The focus of the CAT program is science and technology and thus all math and science classes are taught by CAT faculty. The rest of the students honors curriculum is provided by the traditional high school. This results in integration with traditional honors students. However, there are separate valedictorians and salutatorians.

==Overview==

Under the direction of Fred Ulrich, along with five other faculty members came together to establish the CAT Program. CAT opened in 1990 with both freshman and sophomore students. In 1991, its own building was completed on the west side of campus on the site of the previous bus circle. In 1993, the initial sophomore class of seven students graduated. In 1994, first four-year class graduated with forty-three members.

==CATCOM Studios==

The Center for Advanced Technologies Communications, CATCOM, a video production class and club a part of the program, produces a daily in-house 11 minute news program known as "Fast Forward". They also produce segments known as "Fox ThirTEEN Magazine," for the local Fox affiliate. Mark Granning, the former head and creator of CATCOM Studios retired in 2008. In dedication of Mark Granning's work, CATCOM studios name was changed to Mark W. Granning Studios.

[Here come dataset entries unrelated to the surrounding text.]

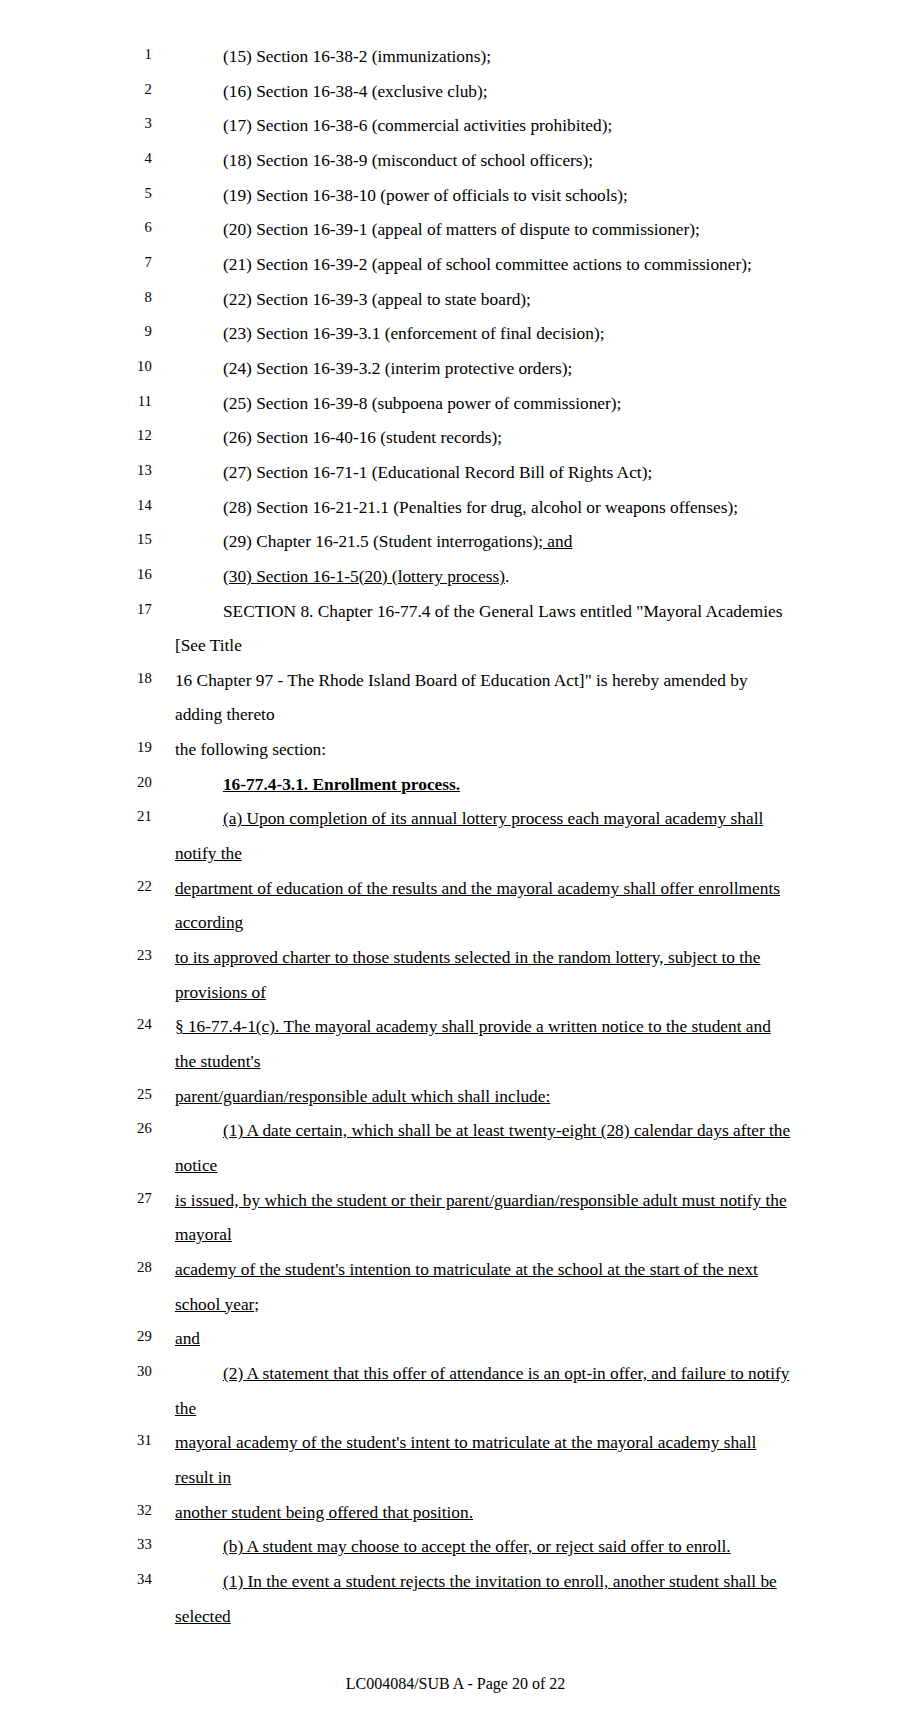(15) Section 16-38-2 (immunizations);
(16) Section 16-38-4 (exclusive club);
(17) Section 16-38-6 (commercial activities prohibited);
(18) Section 16-38-9 (misconduct of school officers);
(19) Section 16-38-10 (power of officials to visit schools);
(20) Section 16-39-1 (appeal of matters of dispute to commissioner);
(21) Section 16-39-2 (appeal of school committee actions to commissioner);
(22) Section 16-39-3 (appeal to state board);
(23) Section 16-39-3.1 (enforcement of final decision);
(24) Section 16-39-3.2 (interim protective orders);
(25) Section 16-39-8 (subpoena power of commissioner);
(26) Section 16-40-16 (student records);
(27) Section 16-71-1 (Educational Record Bill of Rights Act);
(28) Section 16-21-21.1 (Penalties for drug, alcohol or weapons offenses);
(29) Chapter 16-21.5 (Student interrogations); and
(30) Section 16-1-5(20) (lottery process).
SECTION 8. Chapter 16-77.4 of the General Laws entitled "Mayoral Academies [See Title
16 Chapter 97 - The Rhode Island Board of Education Act]" is hereby amended by adding thereto
the following section:
16-77.4-3.1. Enrollment process.
(a) Upon completion of its annual lottery process each mayoral academy shall notify the
department of education of the results and the mayoral academy shall offer enrollments according
to its approved charter to those students selected in the random lottery, subject to the provisions of
§ 16-77.4-1(c). The mayoral academy shall provide a written notice to the student and the student's
parent/guardian/responsible adult which shall include:
(1) A date certain, which shall be at least twenty-eight (28) calendar days after the notice
is issued, by which the student or their parent/guardian/responsible adult must notify the mayoral
academy of the student's intention to matriculate at the school at the start of the next school year;
and
(2) A statement that this offer of attendance is an opt-in offer, and failure to notify the
mayoral academy of the student's intent to matriculate at the mayoral academy shall result in
another student being offered that position.
(b) A student may choose to accept the offer, or reject said offer to enroll.
(1) In the event a student rejects the invitation to enroll, another student shall be selected
LC004084/SUB A - Page 20 of 22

As of the 2012–2013 school year, Fox ThirTEEN Magazine is no longer in production.

==Robotics==

===Heatwave 312===
The CAT program was home to Heatwave, the school's robotics team. Heatwave participated in the FIRST Robotics Competition, and has ranked in the top 3 in the nation. Heatwave is primarily sponsored by Baxter Healthcare. Students would build the robot in Baxter's machine shop. Mr. Paul Dickman supervised Heatwave.

History of Heatwave:

- 1995 (then U.S.FIRST) Lakewood was paired with Raytheon E-Systems.
- 1996 Lakewood continued with Raytheon E-Systems - They finished 2nd, losing by inches, at the FIRST Championship.
- 1997 Heatwave finished 2nd to the eventual National Champs, Beatty, at the Chicago Regional.
- 1998 Heatwave finished 6th at the Nationals as well as 6th at the Motorola Regional.
- 1999 At FIRST, Heatwave is at Kennedy Space Center Regional, Heatwave is in 4th Place

===Current program===
Currently CAT provides elective robotics courses to students of every year while also providing an extra-curricular robotics program. The courses and robotics teams are taught and supervised by Jason Ness. As of the 2013–14 school year there are three robotics teams that are currently competitors at the school: Next 3839, Clockwork 3029 and Aluminati 409.